**What the task asks**: Word for word, retype the lines from the one containing "osoby niezamężne / rozwiedzi" to the last line of the data below, both ends included.

[Collected data]
● ● ●

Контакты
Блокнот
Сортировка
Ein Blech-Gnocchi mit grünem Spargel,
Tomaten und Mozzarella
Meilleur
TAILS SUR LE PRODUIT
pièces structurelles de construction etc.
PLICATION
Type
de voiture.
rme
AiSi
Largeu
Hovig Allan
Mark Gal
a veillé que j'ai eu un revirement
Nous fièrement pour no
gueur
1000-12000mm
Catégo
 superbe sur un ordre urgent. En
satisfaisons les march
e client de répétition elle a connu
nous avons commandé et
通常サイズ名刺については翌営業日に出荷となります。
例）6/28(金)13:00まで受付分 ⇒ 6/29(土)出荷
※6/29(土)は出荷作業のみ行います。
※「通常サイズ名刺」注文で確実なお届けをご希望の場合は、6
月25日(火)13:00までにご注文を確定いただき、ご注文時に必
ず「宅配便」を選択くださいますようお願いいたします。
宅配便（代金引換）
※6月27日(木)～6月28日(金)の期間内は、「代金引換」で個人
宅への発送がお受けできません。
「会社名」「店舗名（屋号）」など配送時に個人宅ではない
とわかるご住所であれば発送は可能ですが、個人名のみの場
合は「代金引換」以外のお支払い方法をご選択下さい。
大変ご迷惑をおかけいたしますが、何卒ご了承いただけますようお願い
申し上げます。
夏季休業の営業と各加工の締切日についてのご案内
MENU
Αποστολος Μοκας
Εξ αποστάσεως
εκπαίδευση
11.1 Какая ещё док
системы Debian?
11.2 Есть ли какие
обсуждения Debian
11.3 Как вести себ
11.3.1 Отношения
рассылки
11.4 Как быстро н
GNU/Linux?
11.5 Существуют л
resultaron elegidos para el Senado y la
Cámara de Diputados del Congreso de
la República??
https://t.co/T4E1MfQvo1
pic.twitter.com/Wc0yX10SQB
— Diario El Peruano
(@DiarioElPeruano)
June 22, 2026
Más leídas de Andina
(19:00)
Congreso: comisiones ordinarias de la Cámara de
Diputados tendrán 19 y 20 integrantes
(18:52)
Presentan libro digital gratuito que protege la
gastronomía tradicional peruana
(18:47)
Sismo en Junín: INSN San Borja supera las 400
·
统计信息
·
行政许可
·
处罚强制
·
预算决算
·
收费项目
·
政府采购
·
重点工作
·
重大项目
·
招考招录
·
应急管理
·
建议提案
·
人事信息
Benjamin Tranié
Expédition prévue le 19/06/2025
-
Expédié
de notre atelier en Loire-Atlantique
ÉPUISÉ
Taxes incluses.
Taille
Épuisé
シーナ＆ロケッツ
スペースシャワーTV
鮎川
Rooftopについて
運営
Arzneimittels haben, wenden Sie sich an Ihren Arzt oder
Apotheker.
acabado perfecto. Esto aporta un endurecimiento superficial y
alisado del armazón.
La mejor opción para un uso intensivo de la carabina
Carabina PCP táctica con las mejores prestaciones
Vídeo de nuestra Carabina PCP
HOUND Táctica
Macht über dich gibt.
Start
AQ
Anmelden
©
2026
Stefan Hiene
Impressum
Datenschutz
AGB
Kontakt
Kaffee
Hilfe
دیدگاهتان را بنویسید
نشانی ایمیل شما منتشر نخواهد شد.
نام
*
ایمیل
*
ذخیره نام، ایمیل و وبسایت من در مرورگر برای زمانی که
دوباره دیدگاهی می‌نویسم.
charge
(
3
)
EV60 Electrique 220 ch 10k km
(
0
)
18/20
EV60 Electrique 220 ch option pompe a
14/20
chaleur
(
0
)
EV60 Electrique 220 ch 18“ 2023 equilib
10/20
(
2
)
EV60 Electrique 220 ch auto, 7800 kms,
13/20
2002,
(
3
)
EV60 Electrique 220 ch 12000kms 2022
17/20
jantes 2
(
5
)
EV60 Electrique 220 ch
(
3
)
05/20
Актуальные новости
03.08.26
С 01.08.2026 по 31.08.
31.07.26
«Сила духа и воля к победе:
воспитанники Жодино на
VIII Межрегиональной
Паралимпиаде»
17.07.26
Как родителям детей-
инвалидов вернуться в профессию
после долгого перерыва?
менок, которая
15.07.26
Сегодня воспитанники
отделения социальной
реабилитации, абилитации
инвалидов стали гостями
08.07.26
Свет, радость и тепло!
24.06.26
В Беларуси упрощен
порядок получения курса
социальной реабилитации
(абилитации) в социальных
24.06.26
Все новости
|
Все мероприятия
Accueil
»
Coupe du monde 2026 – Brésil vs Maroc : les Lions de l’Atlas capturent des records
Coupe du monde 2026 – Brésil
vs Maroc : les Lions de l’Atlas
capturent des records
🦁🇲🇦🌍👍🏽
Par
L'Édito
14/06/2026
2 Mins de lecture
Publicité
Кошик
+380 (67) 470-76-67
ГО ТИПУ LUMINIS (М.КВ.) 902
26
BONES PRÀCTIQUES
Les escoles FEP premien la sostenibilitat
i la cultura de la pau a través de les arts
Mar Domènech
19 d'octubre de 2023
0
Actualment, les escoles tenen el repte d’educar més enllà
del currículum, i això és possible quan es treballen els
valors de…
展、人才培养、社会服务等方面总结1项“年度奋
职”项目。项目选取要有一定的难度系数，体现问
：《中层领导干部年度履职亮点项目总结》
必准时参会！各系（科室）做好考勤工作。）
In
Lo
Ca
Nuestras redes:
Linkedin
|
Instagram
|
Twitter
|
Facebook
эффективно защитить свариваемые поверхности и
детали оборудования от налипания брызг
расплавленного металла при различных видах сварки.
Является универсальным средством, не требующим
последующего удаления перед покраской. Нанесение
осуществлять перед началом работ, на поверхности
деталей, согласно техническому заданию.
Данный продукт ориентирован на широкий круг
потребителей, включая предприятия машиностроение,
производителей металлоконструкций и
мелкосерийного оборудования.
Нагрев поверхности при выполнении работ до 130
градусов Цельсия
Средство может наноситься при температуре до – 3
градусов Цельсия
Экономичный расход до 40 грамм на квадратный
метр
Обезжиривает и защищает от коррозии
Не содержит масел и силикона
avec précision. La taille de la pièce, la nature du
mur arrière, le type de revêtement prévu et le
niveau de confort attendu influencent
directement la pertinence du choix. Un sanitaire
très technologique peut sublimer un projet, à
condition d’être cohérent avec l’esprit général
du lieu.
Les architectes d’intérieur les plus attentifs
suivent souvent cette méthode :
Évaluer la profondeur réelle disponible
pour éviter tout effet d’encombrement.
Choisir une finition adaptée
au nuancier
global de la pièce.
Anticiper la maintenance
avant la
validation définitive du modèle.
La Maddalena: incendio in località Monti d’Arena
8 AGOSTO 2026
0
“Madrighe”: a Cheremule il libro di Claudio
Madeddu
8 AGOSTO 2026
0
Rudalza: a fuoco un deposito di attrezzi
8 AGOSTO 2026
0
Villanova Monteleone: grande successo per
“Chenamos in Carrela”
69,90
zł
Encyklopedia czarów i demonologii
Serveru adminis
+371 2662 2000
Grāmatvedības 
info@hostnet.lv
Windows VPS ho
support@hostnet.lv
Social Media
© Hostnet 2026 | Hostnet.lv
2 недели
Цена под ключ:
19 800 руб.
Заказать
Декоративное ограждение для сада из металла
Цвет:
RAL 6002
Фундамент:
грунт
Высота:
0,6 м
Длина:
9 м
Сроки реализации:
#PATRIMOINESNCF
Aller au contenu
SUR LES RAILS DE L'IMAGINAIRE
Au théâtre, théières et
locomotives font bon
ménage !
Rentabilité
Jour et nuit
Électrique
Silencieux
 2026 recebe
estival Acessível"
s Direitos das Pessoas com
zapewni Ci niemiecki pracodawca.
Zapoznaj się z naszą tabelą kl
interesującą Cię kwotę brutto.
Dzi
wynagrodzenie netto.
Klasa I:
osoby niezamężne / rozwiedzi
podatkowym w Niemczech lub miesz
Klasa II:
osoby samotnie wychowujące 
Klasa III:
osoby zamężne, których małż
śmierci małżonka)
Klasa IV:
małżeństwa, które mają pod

● ● ●

**The completed task**:
osoby niezamężne / rozwiedzi
podatkowym w Niemczech lub miesz
Klasa II:
osoby samotnie wychowujące 
Klasa III:
osoby zamężne, których małż
śmierci małżonka)
Klasa IV:
małżeństwa, które mają pod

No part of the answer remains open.